The long-rumored merger has finally happened. Boardriders, Inc., owners of Quiksilver, have purchased Billabong for a reported $155 million. The sale brings an end to one of the longtime surf rivalries that has spanned some 40 years and helped define beach culture during that time.
As with all modern financial transactions, the purchase is anything but simple. Oaktree Capital, which specializes in purchasing companies in bad financial straits and turning them around, is the majority owner of Boardriders, which aside from Quiksilver, also owns brands like Roxy and DC Shoes.
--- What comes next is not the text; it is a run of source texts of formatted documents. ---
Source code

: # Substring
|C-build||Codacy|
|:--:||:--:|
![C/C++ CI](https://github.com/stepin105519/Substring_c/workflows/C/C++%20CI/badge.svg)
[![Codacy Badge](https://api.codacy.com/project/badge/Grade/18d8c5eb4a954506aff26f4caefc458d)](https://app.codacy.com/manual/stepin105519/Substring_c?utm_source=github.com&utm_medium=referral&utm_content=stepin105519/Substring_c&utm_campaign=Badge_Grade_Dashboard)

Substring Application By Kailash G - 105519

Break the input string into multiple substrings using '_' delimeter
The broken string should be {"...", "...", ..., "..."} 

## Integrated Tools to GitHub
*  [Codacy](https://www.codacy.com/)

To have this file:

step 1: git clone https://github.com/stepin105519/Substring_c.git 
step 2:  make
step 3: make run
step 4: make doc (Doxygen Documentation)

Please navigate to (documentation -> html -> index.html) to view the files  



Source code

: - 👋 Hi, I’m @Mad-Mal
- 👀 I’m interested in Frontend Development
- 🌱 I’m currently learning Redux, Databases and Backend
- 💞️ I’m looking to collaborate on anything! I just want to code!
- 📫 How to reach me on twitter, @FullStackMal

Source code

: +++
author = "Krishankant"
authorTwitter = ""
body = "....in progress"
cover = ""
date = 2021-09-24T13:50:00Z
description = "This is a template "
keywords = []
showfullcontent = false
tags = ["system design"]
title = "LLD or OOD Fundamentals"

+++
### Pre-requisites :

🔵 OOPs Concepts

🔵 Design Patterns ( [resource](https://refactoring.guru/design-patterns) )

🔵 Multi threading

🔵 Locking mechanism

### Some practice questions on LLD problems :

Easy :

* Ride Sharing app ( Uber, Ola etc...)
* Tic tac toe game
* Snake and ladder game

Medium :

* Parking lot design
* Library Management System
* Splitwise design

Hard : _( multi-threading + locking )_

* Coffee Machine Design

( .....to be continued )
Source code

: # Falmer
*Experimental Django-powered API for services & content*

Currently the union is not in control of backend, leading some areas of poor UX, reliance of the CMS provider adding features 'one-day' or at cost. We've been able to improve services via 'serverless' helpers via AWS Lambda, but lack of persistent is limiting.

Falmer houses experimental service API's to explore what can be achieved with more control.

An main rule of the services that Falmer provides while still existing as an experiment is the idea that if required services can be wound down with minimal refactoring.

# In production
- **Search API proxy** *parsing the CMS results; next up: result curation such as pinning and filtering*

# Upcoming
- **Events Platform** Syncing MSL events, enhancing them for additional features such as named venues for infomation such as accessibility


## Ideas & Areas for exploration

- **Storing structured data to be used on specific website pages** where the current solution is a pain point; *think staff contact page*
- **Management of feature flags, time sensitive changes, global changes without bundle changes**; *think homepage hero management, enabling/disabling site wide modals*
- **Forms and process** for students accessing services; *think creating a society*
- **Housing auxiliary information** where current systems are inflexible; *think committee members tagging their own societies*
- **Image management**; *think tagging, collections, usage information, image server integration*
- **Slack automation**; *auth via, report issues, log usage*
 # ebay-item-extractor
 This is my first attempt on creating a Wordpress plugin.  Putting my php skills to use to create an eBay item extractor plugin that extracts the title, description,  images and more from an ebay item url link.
But Oaktree also owned nearly 20 percent of Billabong, which must have obviously helped facilitate the move.
“The combination of Boardriders and Billabong will create the world’s leading action sports company,” wrote Boardriders in a public statement following the purchase. “With sales to over 7,000 wholesale customers in more than 110 countries, owned e-commerce capabilities in 35 countries, and over 630 retail stores in 28 countries.”
The main problem for these two iconic brands finding any future success (as I see it) is that fashion is so incredibly different than it was when Quik and Billabong were in their respective heydays: modern youth–where much of Billabong and Quik product was/is aimed–is now enthralled with the second-hand market as boutique used-clothing stores have become chic (not a bad thing, environmentally). That market has also turned anti-label in the extreme. And that’s oversimplifying things.
Oaktree has now bailed out both companies. But solidly-built strategy to fit into that complicated modern fashion industry will be the only thing that can save them, long-term. And that is no small task.
A request for further comment from Quiksilver and Boardriders was not returned.